During the last three decades, there have been a number of studies that cleaved more closely to the authority independence and generalization criterion judgments advocated by Turiel and his associates and explored the sorts of transgressions that evoked those judgments in a variety of religions groups and a variety of cultural settings. Most of the studies undertaken by Turiel and researchers associated with him used intuitive moral transgressions that seemed (to contemporary Western observers) to be obviously harmful, and intuitive conventional transgressions that seemed (again, to contemporary Western observers) to obviously not be harmful. These studies confirm the prediction that transgressions that evoke moral criterion judgments are harmful and transgressions that don’t evoke moral criterion judgments aren’t. But none of these studies are problem free. None of them follow Haidt’s lead and actually ask participants whether the transgressive behavior is harmful. Also most of the transgressions used in these studies are of the tame “schoolyard” variety that can be comfortably used with children. None of these studies used anything like the more flamboyant “harmless taboo violations” that were center stage in Haidt’s study. So we do not know whether people in these cultures and religious groups would offer moral or conventional criterion judgments in response to transgressions like the ones that Haidt used.
By contrast, two recent studies by Berniūnas and his colleagues (2016, 2020) did use Haidt-style transgressions, including eating a pet dog who has been run over, using the national flag to clean the toilet, and defecating in a Buddhist temple. They also followed Haidt in explicitly asking whether anyone was harmed by these actions. But, unlike Haidt, they solicited Turiel-style criterion judgments using questions that cleaved quite closely to those used by Turiel and other social domain theorists. They found that many of the transgressions that the participants themselves characterized as harmless evinced moral rather than conventional criterion judgments.

● ● ● ●

• Directions:
Can you reproduce, word for word, the stretch of the passage on moral and conventional transgressions from "By contrast, two" through "conventional criterion judgments."?

• Information supplied:
● ● ● ●

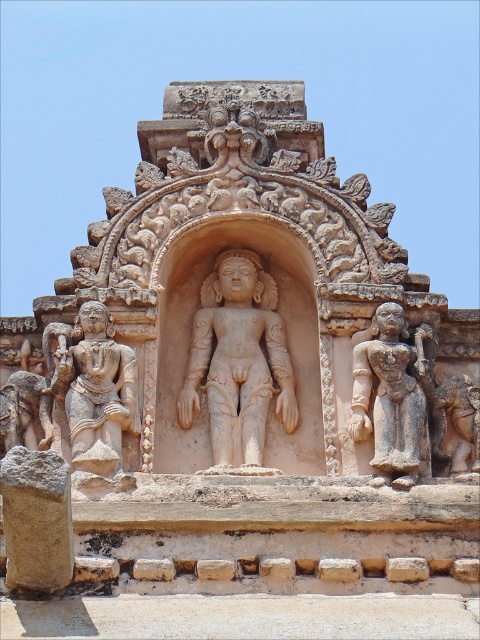
You are standing in front of an ancient stone structure and want to take a photo of the beige stone statue at center. If your camera can focus on objects within 80 meters, will it be able to capture the statue clearly?

The beige stone statue at center is 77.48 meters away from the camera, which is within the 80 meters focus range. Therefore, the camera should be able to capture the statue clearly.

You are an archaeologist examining the ancient stone structure. You notice the beige stone statue at center and the stone statue at left. Which statue is larger in size?

The beige stone statue at center is bigger than the stone statue at left according to the description provided.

● ● ● ●

• Finished exercise:
By contrast, two recent studies by Berniūnas and his colleagues (2016, 2020) did use Haidt-style transgressions, including eating a pet dog who has been run over, using the national flag to clean the toilet, and defecating in a Buddhist temple. They also followed Haidt in explicitly asking whether anyone was harmed by these actions. But, unlike Haidt, they solicited Turiel-style criterion judgments using questions that cleaved quite closely to those used by Turiel and other social domain theorists. They found that many of the transgressions that the participants themselves characterized as harmless evinced moral rather than conventional criterion judgments.